*** Opening Excerpted records ***
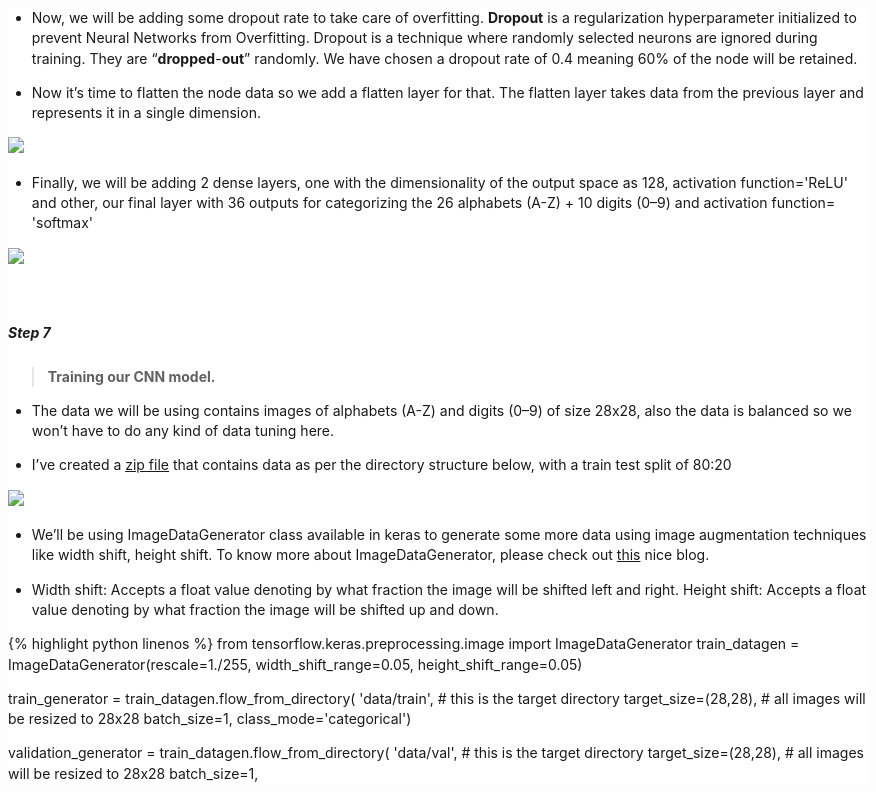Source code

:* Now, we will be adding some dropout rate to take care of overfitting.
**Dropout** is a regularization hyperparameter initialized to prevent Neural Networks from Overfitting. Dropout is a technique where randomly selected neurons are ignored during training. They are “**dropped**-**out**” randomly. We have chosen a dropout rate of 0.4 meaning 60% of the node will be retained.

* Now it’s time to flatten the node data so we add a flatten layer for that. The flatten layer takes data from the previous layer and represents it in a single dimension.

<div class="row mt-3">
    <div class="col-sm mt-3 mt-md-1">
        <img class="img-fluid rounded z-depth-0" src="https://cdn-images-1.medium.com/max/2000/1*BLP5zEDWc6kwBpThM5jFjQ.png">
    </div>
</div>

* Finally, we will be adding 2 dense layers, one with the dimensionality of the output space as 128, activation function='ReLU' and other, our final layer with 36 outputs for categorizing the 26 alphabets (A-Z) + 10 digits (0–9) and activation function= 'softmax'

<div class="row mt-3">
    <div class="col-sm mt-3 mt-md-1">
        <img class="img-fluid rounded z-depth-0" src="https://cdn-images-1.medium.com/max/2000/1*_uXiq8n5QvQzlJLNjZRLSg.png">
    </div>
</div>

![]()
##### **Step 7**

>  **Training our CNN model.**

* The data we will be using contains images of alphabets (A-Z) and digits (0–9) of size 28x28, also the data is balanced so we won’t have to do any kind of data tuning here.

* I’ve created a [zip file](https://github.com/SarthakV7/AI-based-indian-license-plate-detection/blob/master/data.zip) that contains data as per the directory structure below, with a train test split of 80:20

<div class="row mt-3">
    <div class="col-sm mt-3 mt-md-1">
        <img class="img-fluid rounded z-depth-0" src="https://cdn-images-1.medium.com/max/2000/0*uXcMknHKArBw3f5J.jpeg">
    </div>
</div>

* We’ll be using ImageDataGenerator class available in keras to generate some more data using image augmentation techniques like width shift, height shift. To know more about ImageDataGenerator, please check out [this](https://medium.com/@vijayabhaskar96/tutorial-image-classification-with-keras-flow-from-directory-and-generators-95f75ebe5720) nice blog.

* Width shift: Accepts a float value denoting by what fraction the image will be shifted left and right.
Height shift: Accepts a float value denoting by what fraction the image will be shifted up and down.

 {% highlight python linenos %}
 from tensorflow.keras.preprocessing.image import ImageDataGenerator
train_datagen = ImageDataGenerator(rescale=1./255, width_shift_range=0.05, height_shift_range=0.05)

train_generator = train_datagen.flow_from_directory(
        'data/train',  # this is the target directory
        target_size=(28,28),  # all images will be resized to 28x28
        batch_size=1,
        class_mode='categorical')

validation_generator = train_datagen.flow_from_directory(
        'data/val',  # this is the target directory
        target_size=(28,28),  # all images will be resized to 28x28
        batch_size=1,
*** Closing Excerpted records ***
— Activity —
Locate each of the lines above that contains the string "keras" and copy those lines out.

— Output of the exercise —
* We’ll be using ImageDataGenerator class available in keras to generate some more data using image augmentation techniques like width shift, height shift. To know more about ImageDataGenerator, please check out [this](https://medium.com/@vijayabhaskar96/tutorial-image-classification-with-keras-flow-from-directory-and-generators-95f75ebe5720) nice blog.
 from tensorflow.keras.preprocessing.image import ImageDataGenerator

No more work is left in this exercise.